Al tribunale di Imperia si apre il processo dove Morgan è accusato di diffamazione aggravata da Christian Bugatti, in arte Bugo, in relazione all’episodio a Sanremo 2020, quando Marco Castoldi (vero nome di Morgan) cambiò all’ultimo momento il testo della canzone che cantavano in duetto, Sincero.
Prima di comparire in aula, l’artista monzese fondatore dei Bluvertigo posta sui social un video per anticipare le riflessioni che proporrà nel dibattimento. Una volta sul banco degli imputati, Morgan si auto-arringa: «Sono stato massacrato, avevo paura di essere picchiato, ero chiuso in camera. Dal 31 gennaio è iniziato un terrorismo, hanno iniziato a minacciarmi.
«Bugo mi ha fatto del body shaming dicendo che sono un nano, il suo insulto preferito è “nano Mozart di m**da” o “nano sul monopattino” Sono processato per aver fatto un’opera d’arte».
«Conosco Bugo dal 2022, in occasione di un festival musicale e c’era, da parte mia, una stima altissima nei confronti di questo artista che non avevo ancora incontrato. Da lì siamo rimasti in contatto costantemente con un rapporto, da parte mia, di grande stima.
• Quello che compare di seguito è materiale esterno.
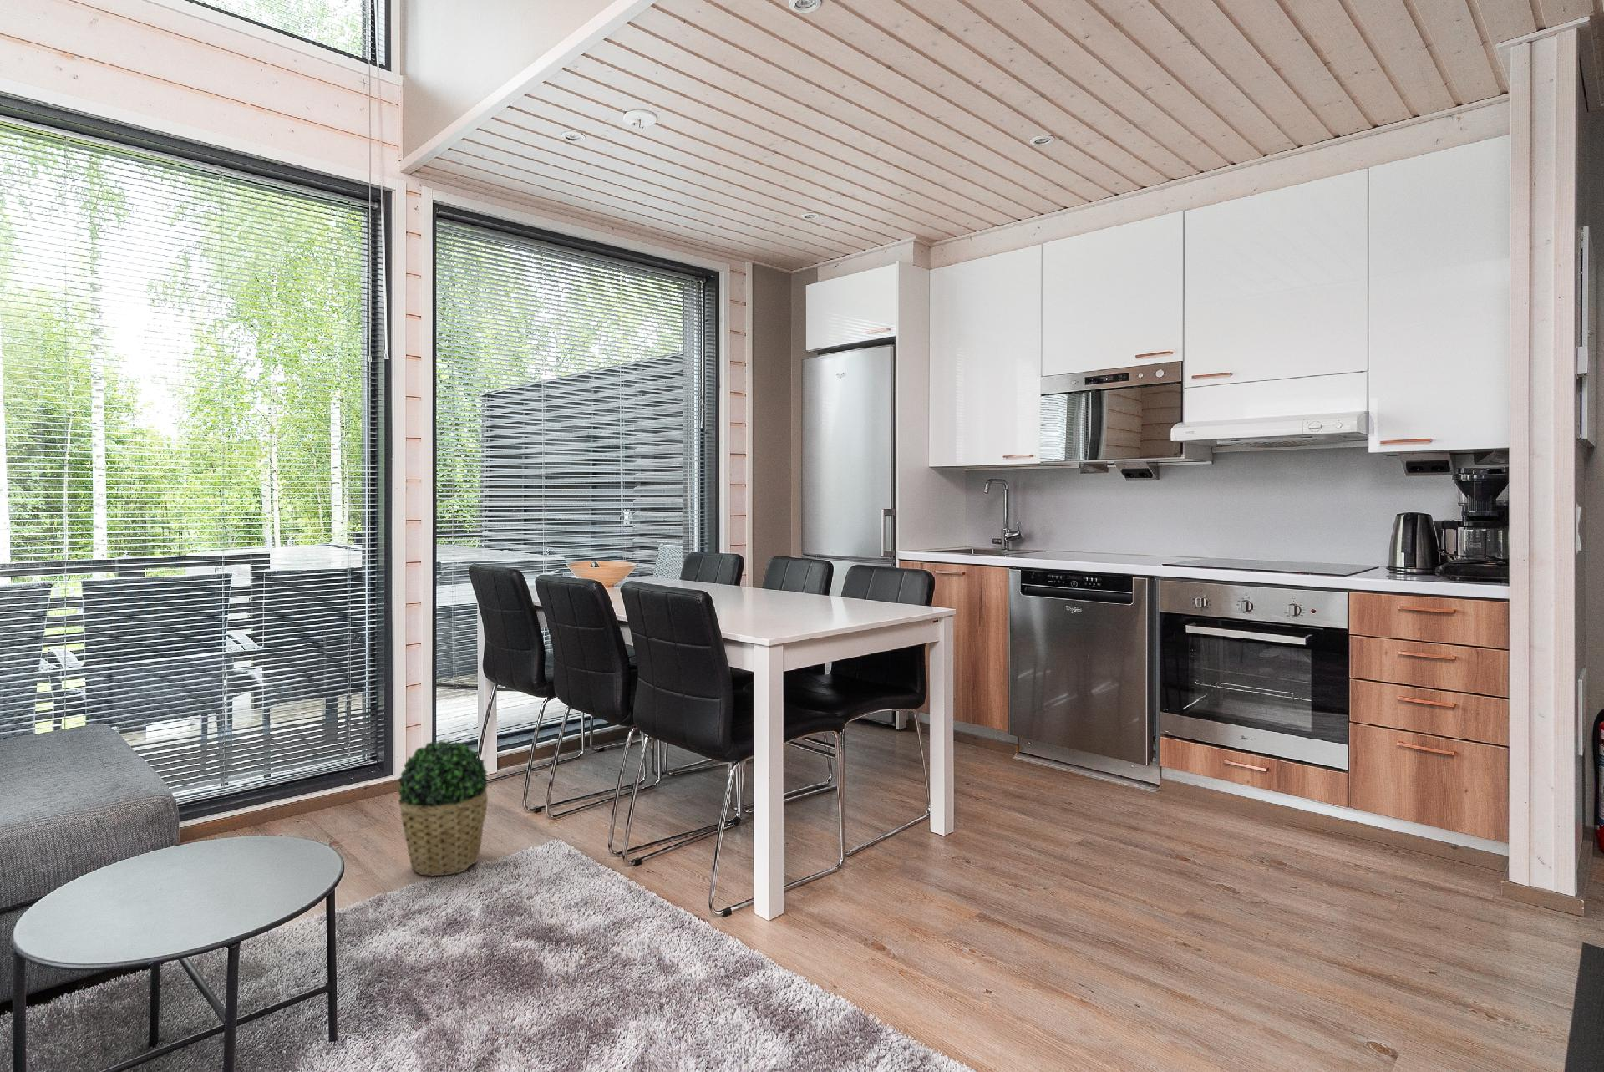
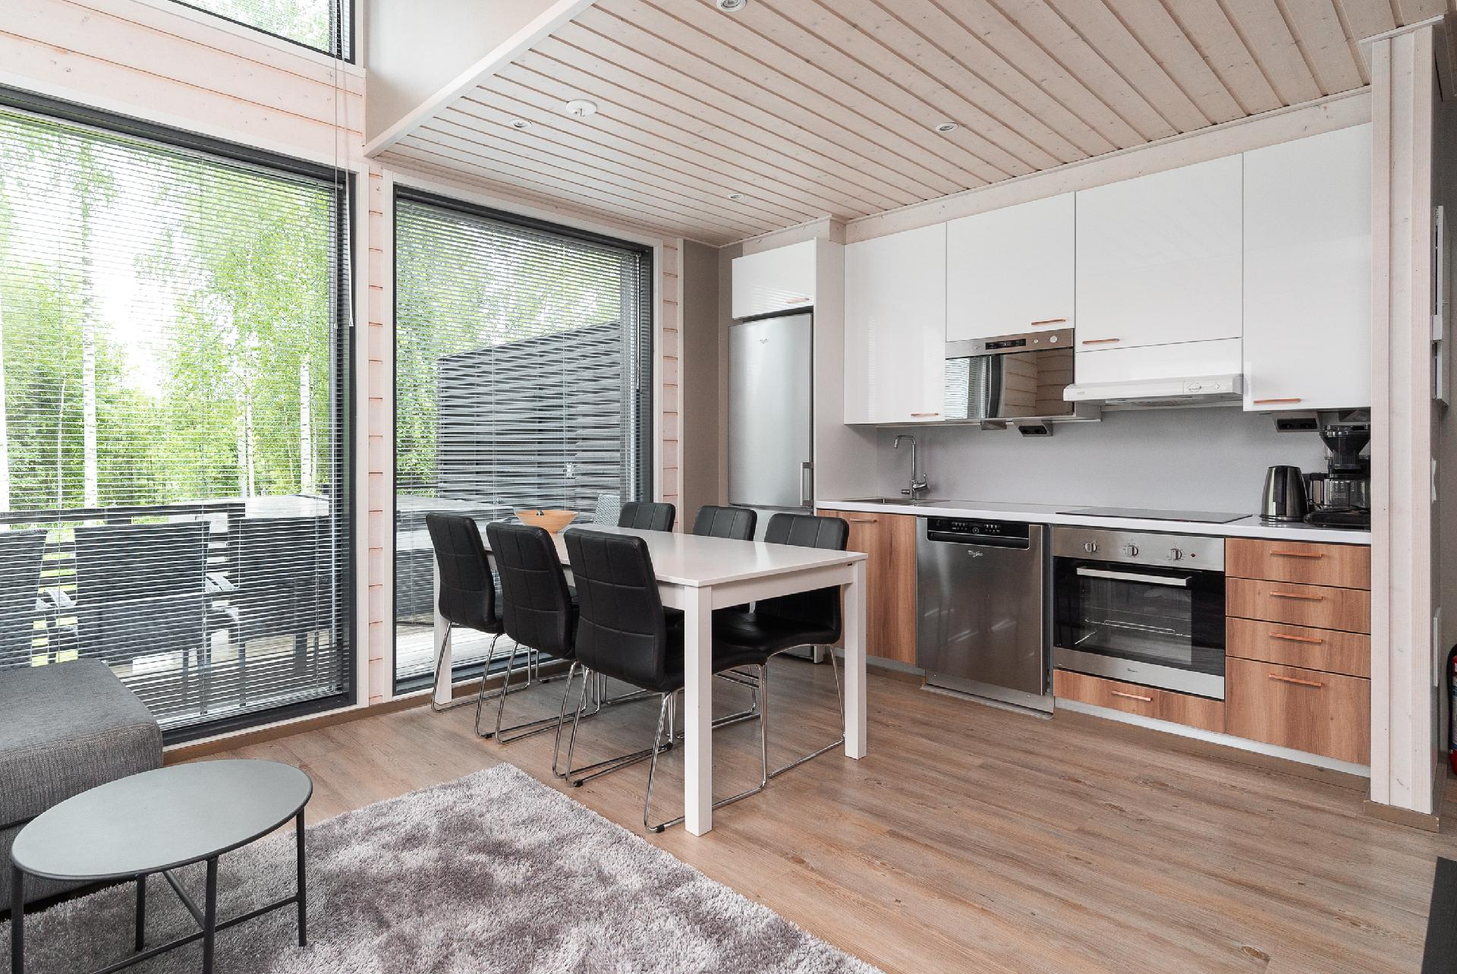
- potted plant [397,739,489,877]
«Mi chiedeva tutti gli anni di fare il Festival di Sanremo, era un suo sogno e già nel 2019 mi aveva contattato per fargli da direttore d’orchestra e ospite, per una canzone che poi non è stata ammessa se non l’anno dopo. A Sanremo 2020 la mia partecipazione è stata “featuring”, come se la mia presenza fosse stata declassata».
Ribaltamento algebrico
Morgan spiega che cosa l’ha portato a cambiare i versi della canzone in gara, nella quarta serata del Festival: «Non è stato premeditato, l’ho scritto 5 minuti prima di salire sul palco. È stato un atto di poesia e il ribaltamento algebrico del testo originale, per farlo guardare allo specchio. È stato un dissing, è una cosa normalissima, ma lui non essendo all’altezza è scappato. Per averlo reso famoso mi sono stati chiesti 240mila euro. A distanza di 4 anni Bugatti ha ancora bisogno di insultarmi ma io non l’ho mai denunciato».
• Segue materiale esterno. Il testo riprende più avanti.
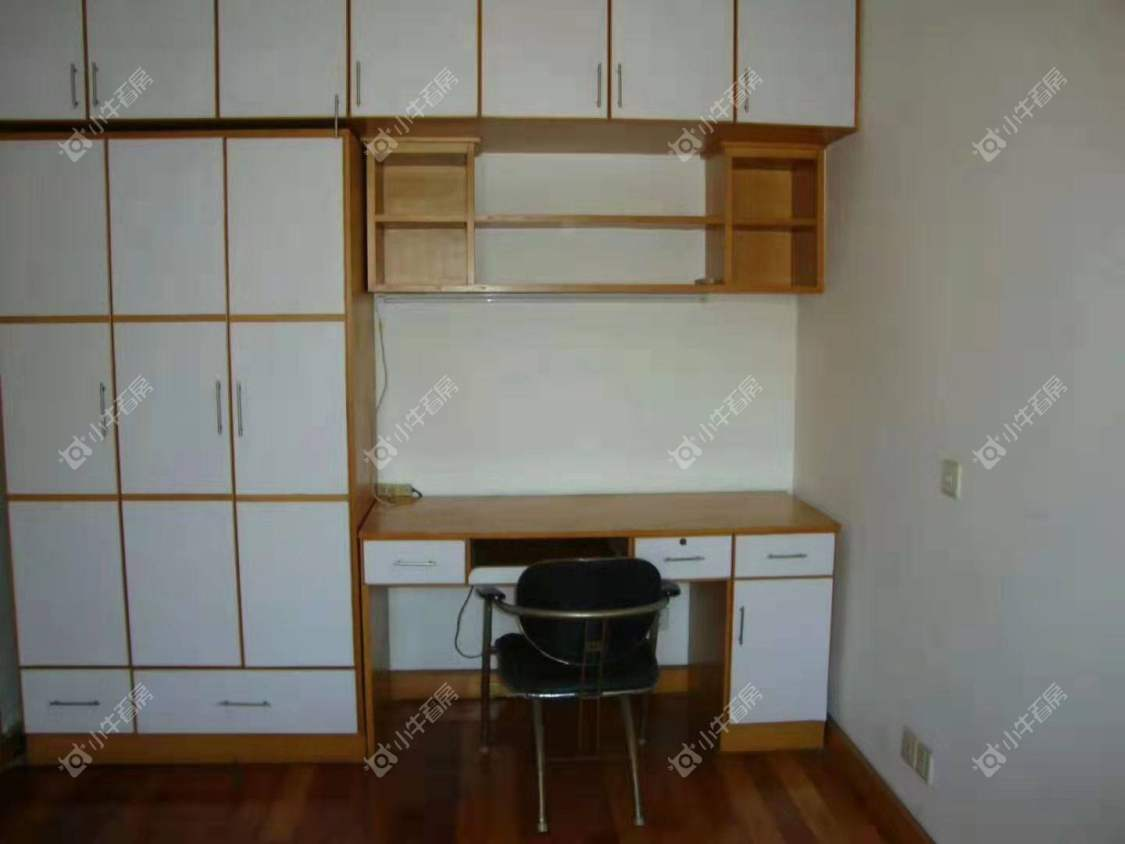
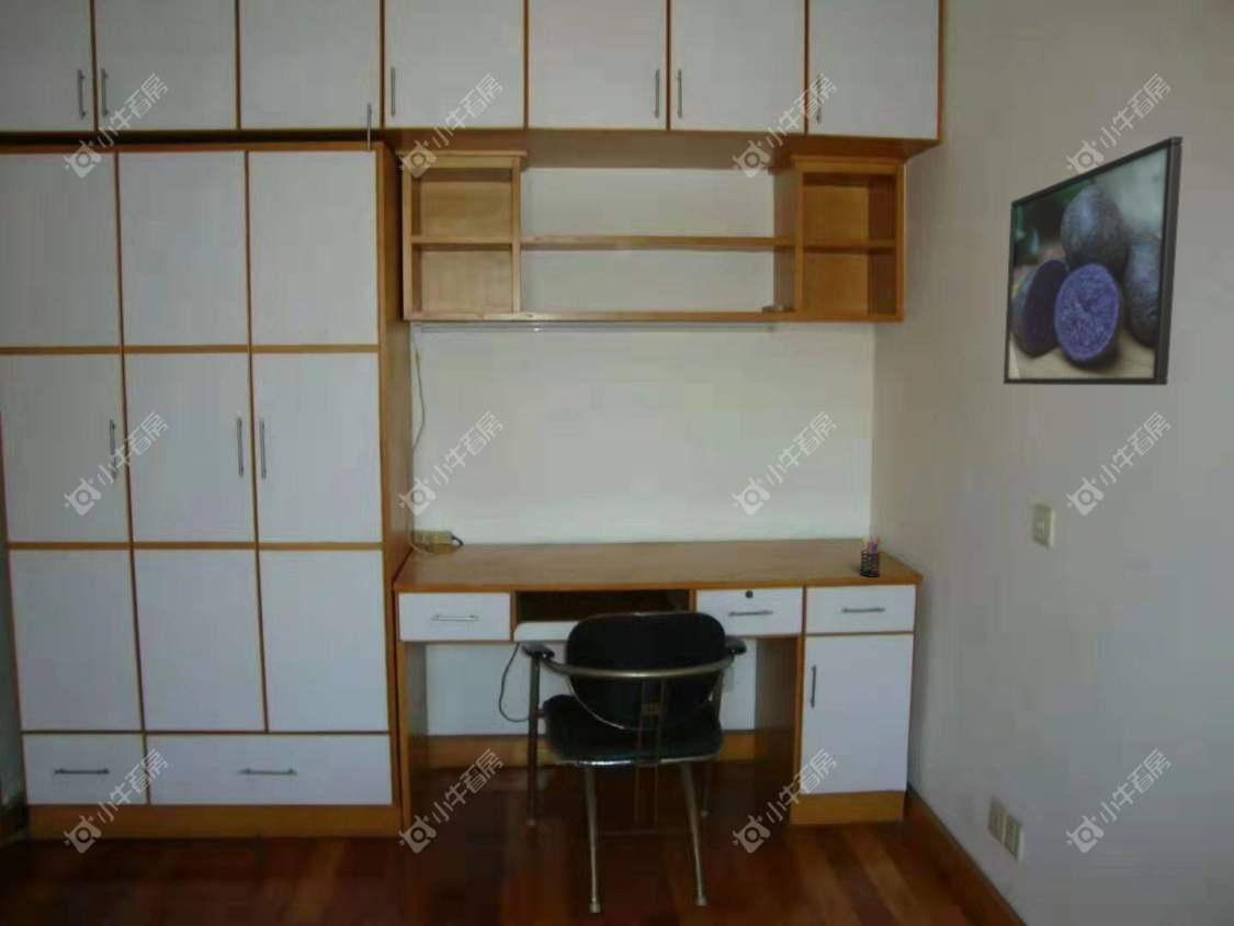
+ pen holder [859,535,884,578]
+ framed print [1003,135,1185,386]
Nel video postato sui social prima dell’udienza, Morgan è lucidissimo: «Sono stato accusato di un reato. Questa è una storia interessante, ma che non è stata capita. Un processo è un’occasione di indagine, di dibattito, di diatriba, di studio. L’episodio a Sanremo con Bugo appartiene all’ambito dell’arte, della rappresentazione, più che della giurisprudenza… Improvvisare quel testo è stato un estremo gesto di affermazione del diritto al rispetto, espresso nel mio linguaggio, quello della canzone».
«Zittito, soffocato»
«Io sono un essere umano», continua Morgan. «Che arriva su quel palco stremato, esausto, vilipeso, danneggiato profondamente. Ho dovuto pensare all’unico modo per non farmi uccidere. Il mio testo era una denuncia, in quelle parole improvvisate l’estrema soluzione per chiedere il diritto al rispetto. Rispetto per tanti motivi, gli stessi motivi per cui tutte le persone vanno rispettate, perché hanno una mente, hanno un cuore, un sentimento, delle parole, delle ragioni. Io non sono uno strumento però sono stato utilizzato brutalmente e soprattutto colpito nel punto più importante della mia vita, che è la mia arte, che è la musica.
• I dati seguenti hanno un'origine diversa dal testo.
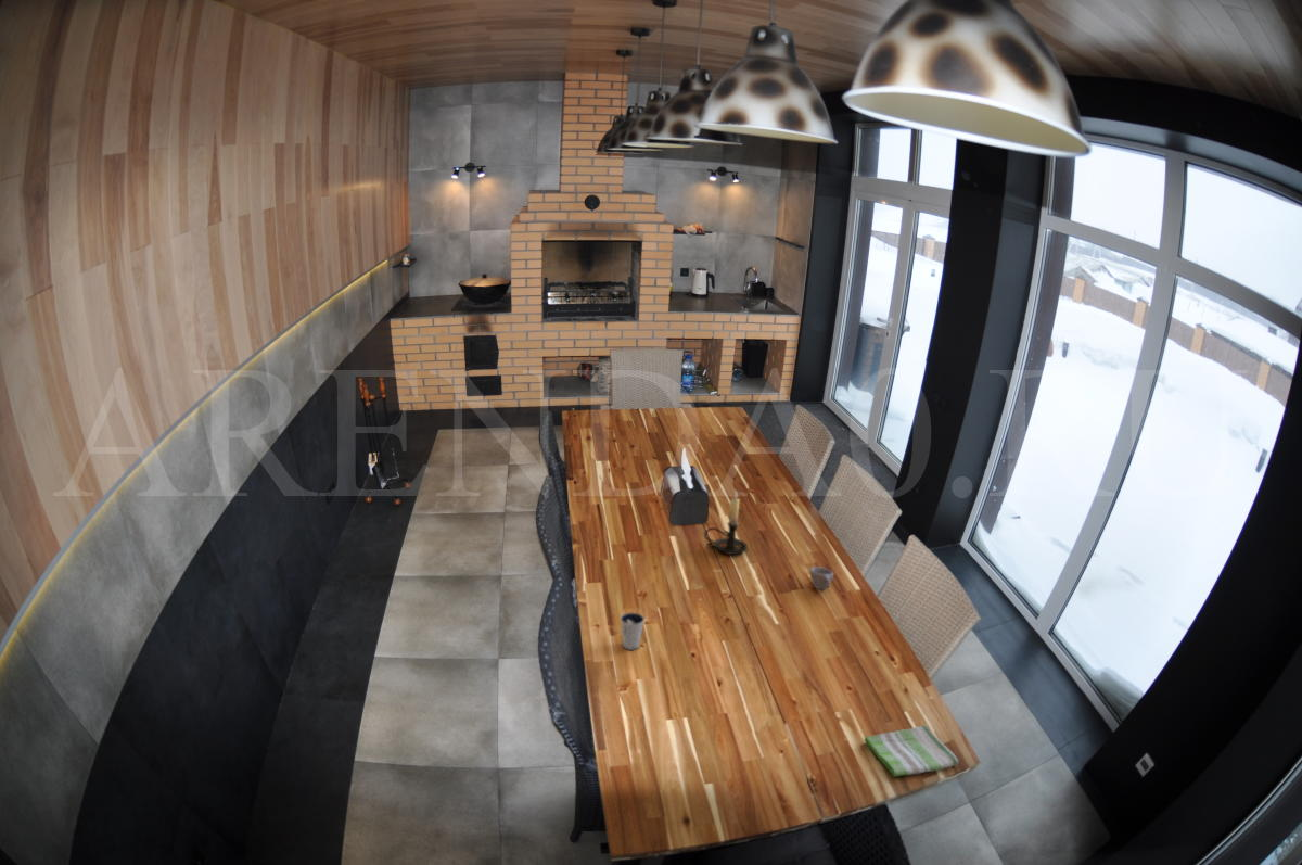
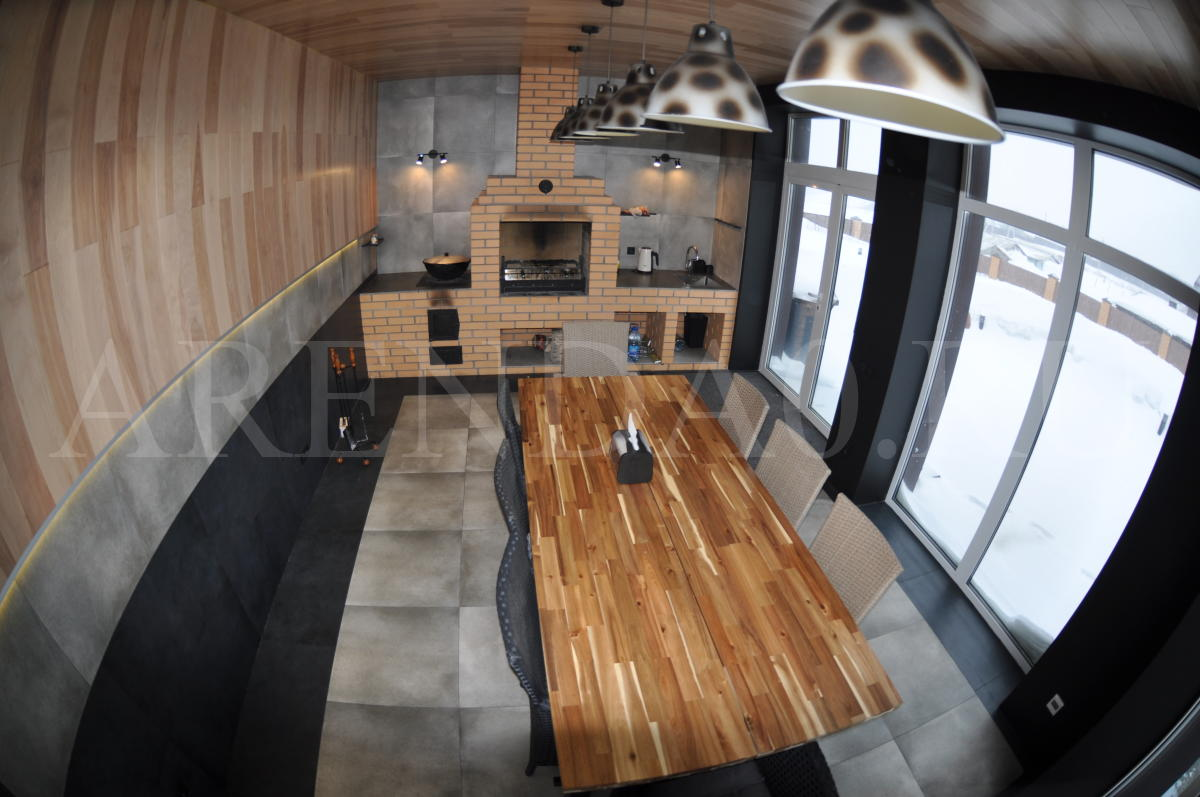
- dixie cup [620,611,646,651]
- candle holder [703,488,749,556]
- cup [809,565,834,591]
- dish towel [863,724,959,778]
«Da parte loro c’era solo l’intenzione “usa-e-getta”. In questa vicenda io sono l’imputato ma in realtà finalmente ho una parola, perché io non sono mai stato autorizzato a fare le conferenze, a parlare coi giornalisti. Io venivo zittito, soffocato, oscurato. Domani mattina ci sarà l’udienza e io per la prima volta posso dire la mia verità. Finalmente si può pensare a quel gesto poetico e capire che quello che ho fatto non contiene volgarità, violenza, pornografia od offesa. Soltanto il diritto al rispetto che mi veniva negato: mesi di offese, sfruttamento, inganno mesi di brutture».